The result of fitting a Kaplan-Meier estimator is a survival function that is plotted here for the duration of our study.

It provides us with the survival probability of models belonging to the Hobbies and Foods departments for each week in our study.

Discussion and interpretation

The probability of survival at the start of the study is 1.0 as expected. The median survival time which is the time at which the probability of survival is 0.5 is 4 weeks for both these departments.

Armed with the survival distribution of our models in production and business rules dictating the probability threshold we can ensure model reliability by taking proactive steps like scheduling retraining and analysis without waiting for a performance incident in production.

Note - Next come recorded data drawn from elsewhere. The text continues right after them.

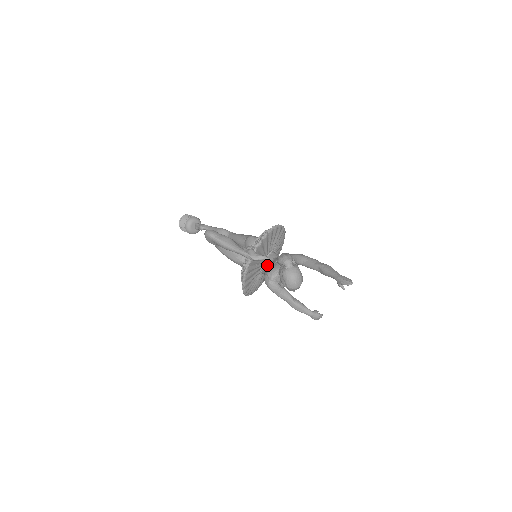
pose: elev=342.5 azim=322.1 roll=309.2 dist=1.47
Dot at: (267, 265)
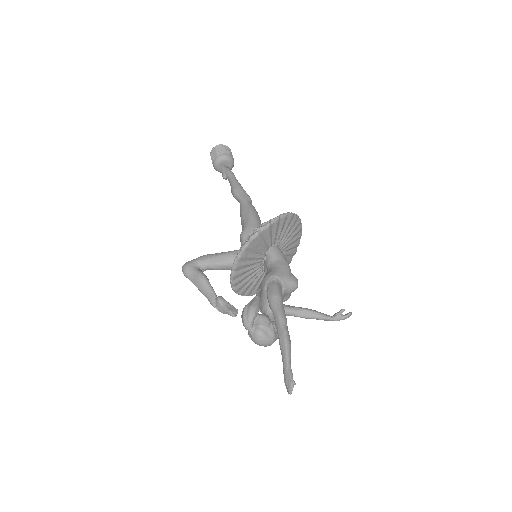
Dot at: occluded
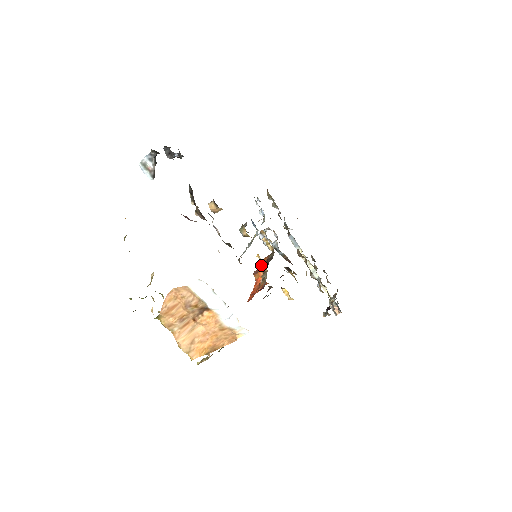
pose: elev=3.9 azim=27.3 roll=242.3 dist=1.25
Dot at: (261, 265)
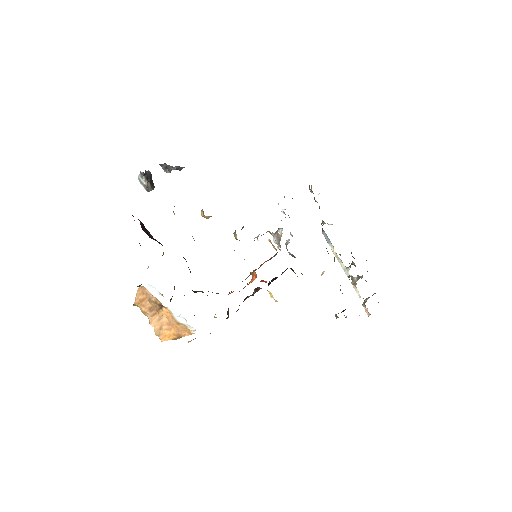
Dot at: occluded
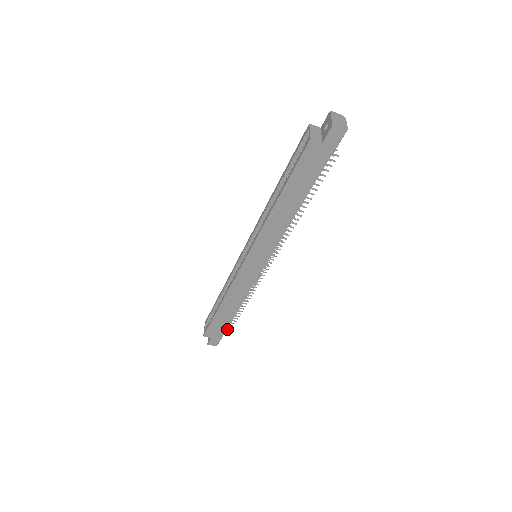
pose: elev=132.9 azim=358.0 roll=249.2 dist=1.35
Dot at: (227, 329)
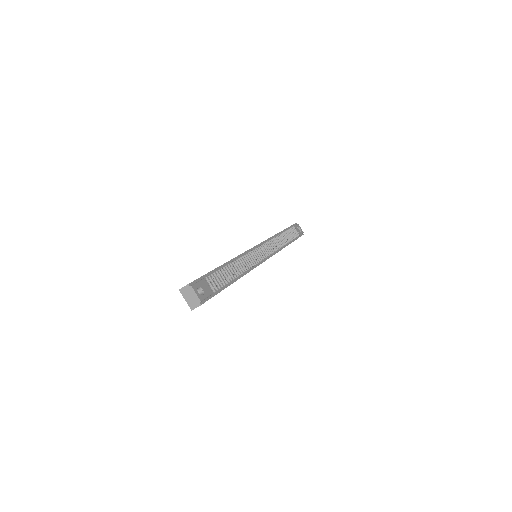
Dot at: occluded
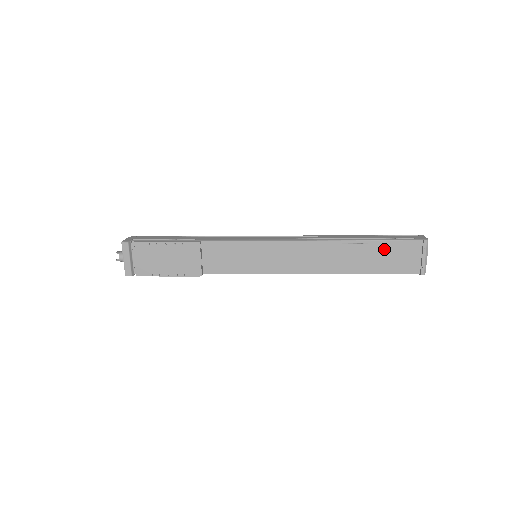
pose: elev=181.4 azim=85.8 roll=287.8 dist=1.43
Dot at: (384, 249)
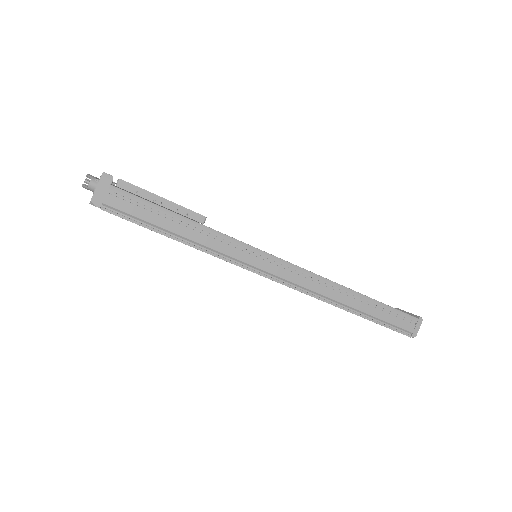
Dot at: occluded
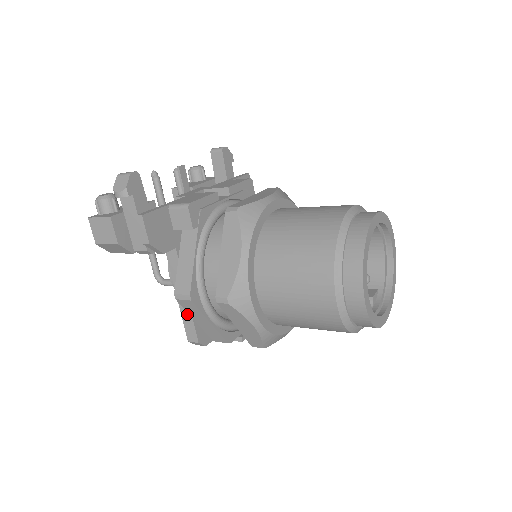
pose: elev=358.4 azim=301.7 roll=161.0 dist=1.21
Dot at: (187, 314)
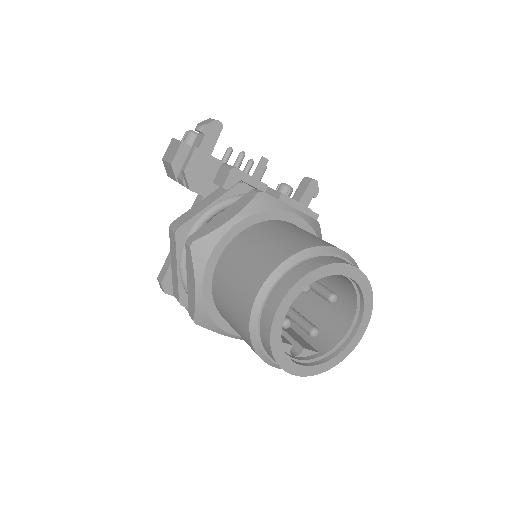
Dot at: occluded
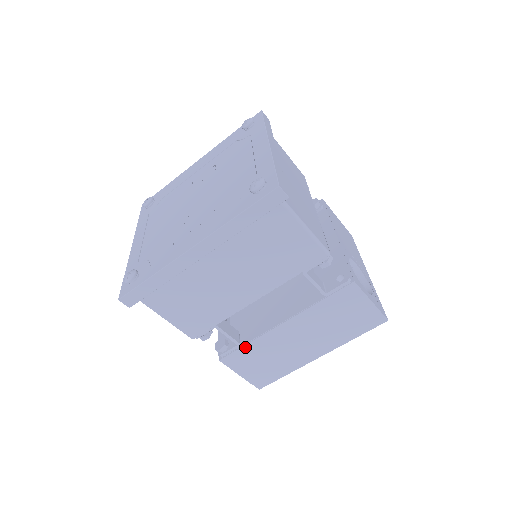
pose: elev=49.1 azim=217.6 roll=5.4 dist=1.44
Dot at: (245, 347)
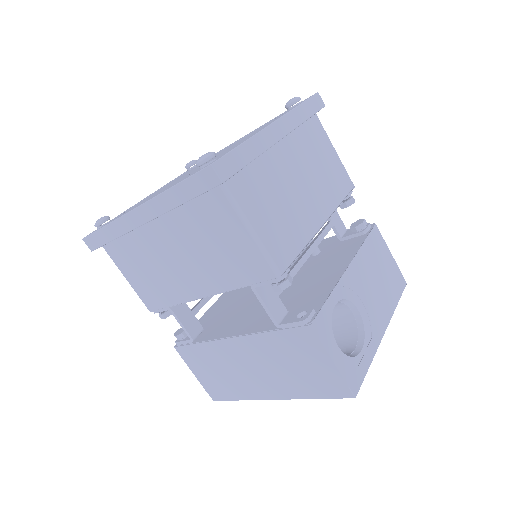
Dot at: (197, 346)
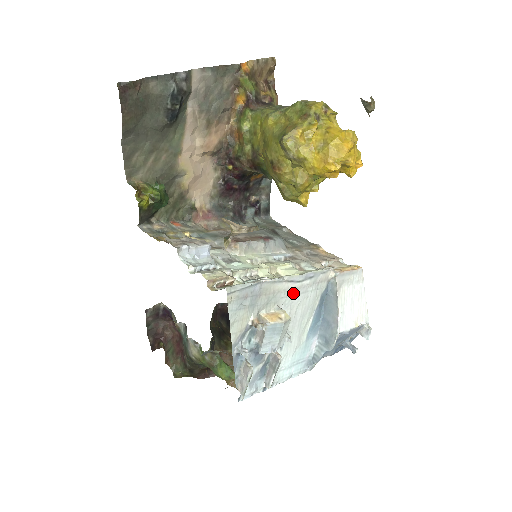
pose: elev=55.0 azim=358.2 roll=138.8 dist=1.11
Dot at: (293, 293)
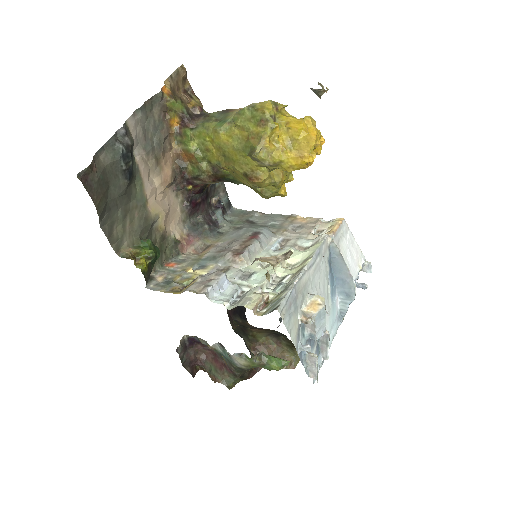
Dot at: (313, 276)
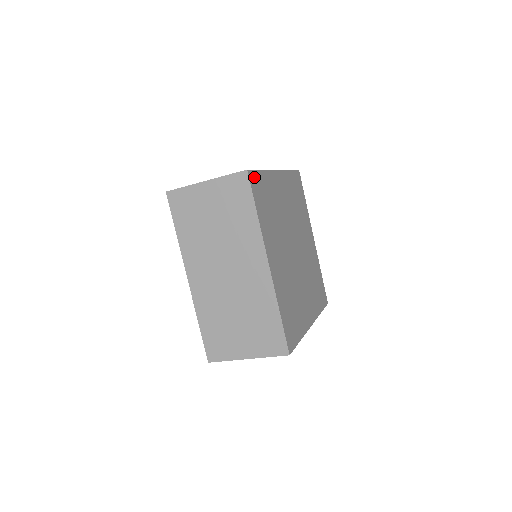
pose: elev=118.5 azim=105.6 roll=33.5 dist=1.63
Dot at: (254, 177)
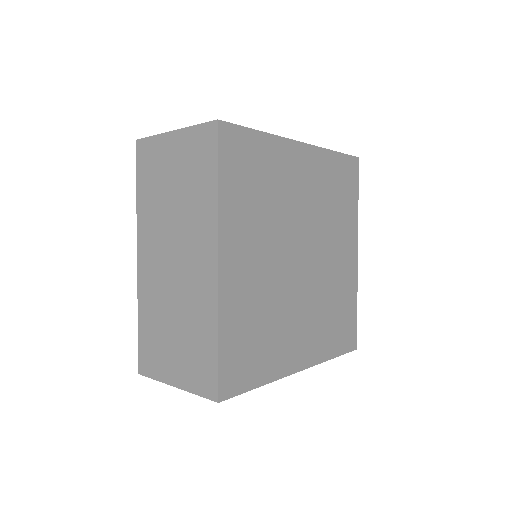
Dot at: (233, 135)
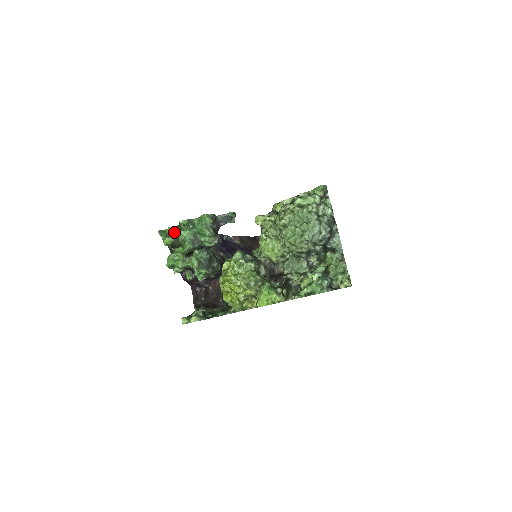
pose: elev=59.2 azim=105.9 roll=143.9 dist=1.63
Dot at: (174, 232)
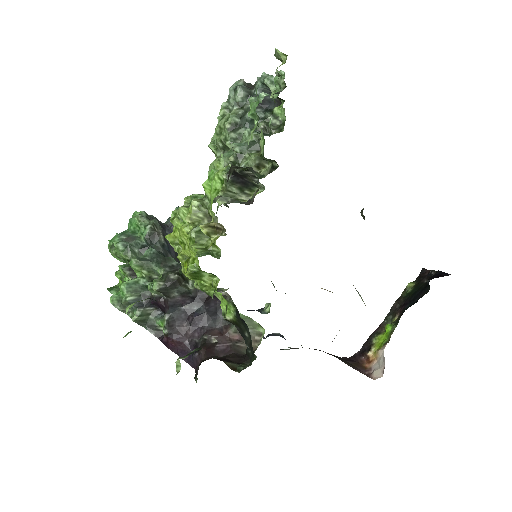
Dot at: occluded
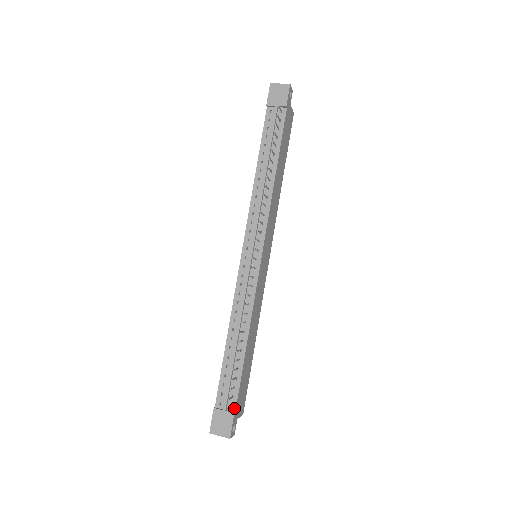
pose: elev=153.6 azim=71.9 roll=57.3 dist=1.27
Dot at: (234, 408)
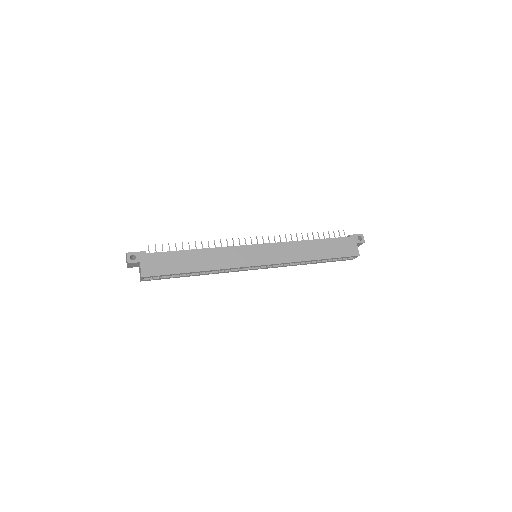
Dot at: (149, 253)
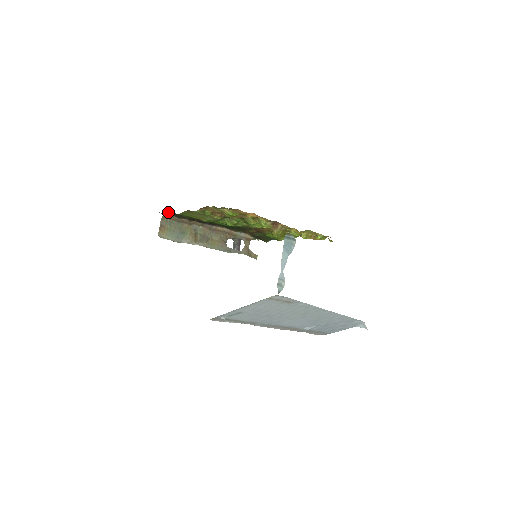
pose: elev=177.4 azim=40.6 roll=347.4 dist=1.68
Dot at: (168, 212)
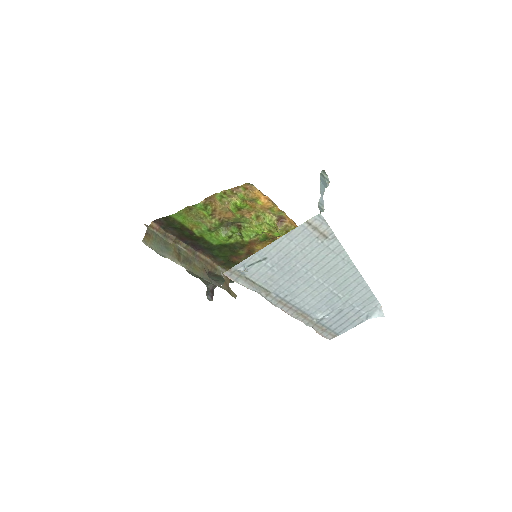
Dot at: (157, 220)
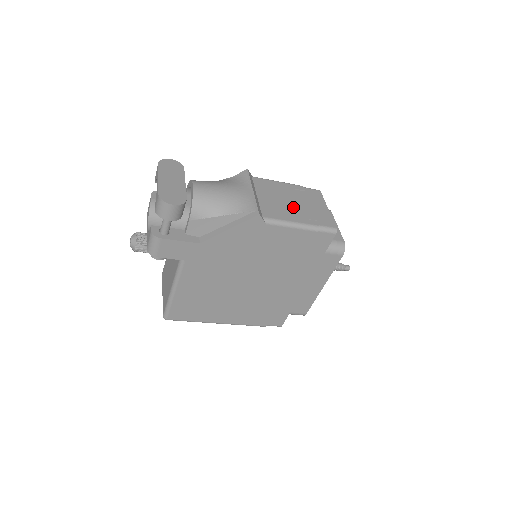
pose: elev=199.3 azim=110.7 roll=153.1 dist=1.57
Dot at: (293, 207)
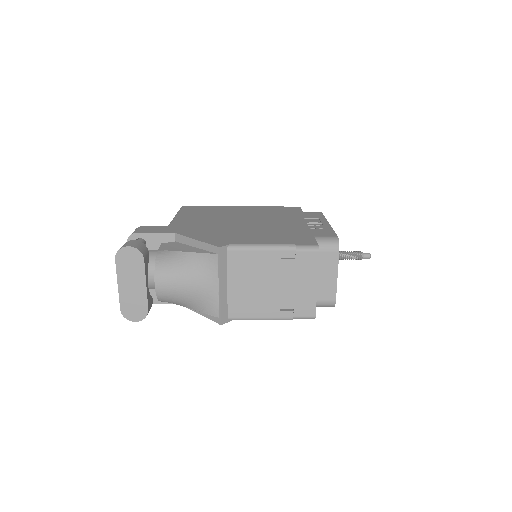
Dot at: (269, 294)
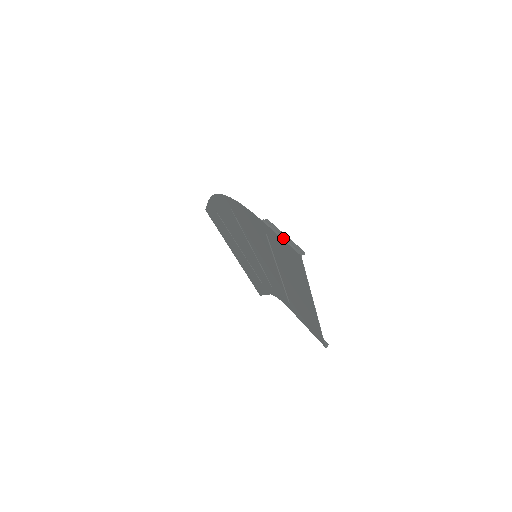
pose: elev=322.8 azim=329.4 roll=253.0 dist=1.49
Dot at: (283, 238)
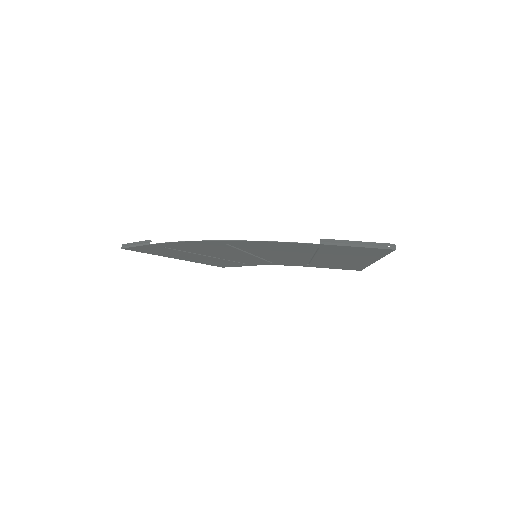
Dot at: (362, 246)
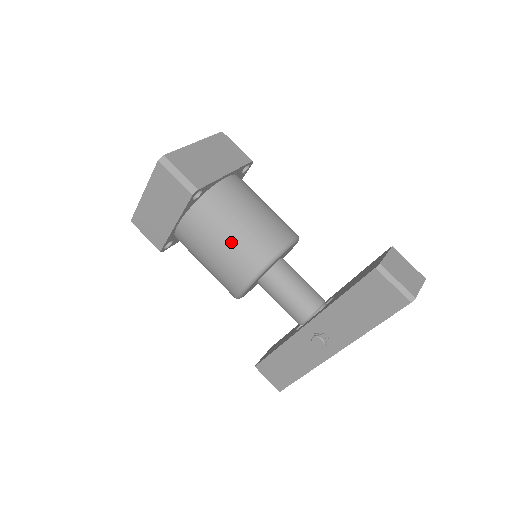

An example setup could use the 95th percentile survival time of 2 weeks and retrain all store level models in a given department before this limit is reached in production to ensure that the model degradation is below threshold with the specified probability.

Conclusion

Model availability is facilitated once we take proactive measures like the one described above with survival analysis.

This approach can be performed across models within different categories as well as across modelling strategies for scenarios other than retail and logistics.

Moreover, another aspect that we didn’t touch upon in detail is the fact that this approach requires new metrics for generating time to failure events. These metrics open up a whole lot of opportunities not only for studying model reliability in production but also for serving as individual evaluation metrics based on time, which is very useful for time series forecasting models.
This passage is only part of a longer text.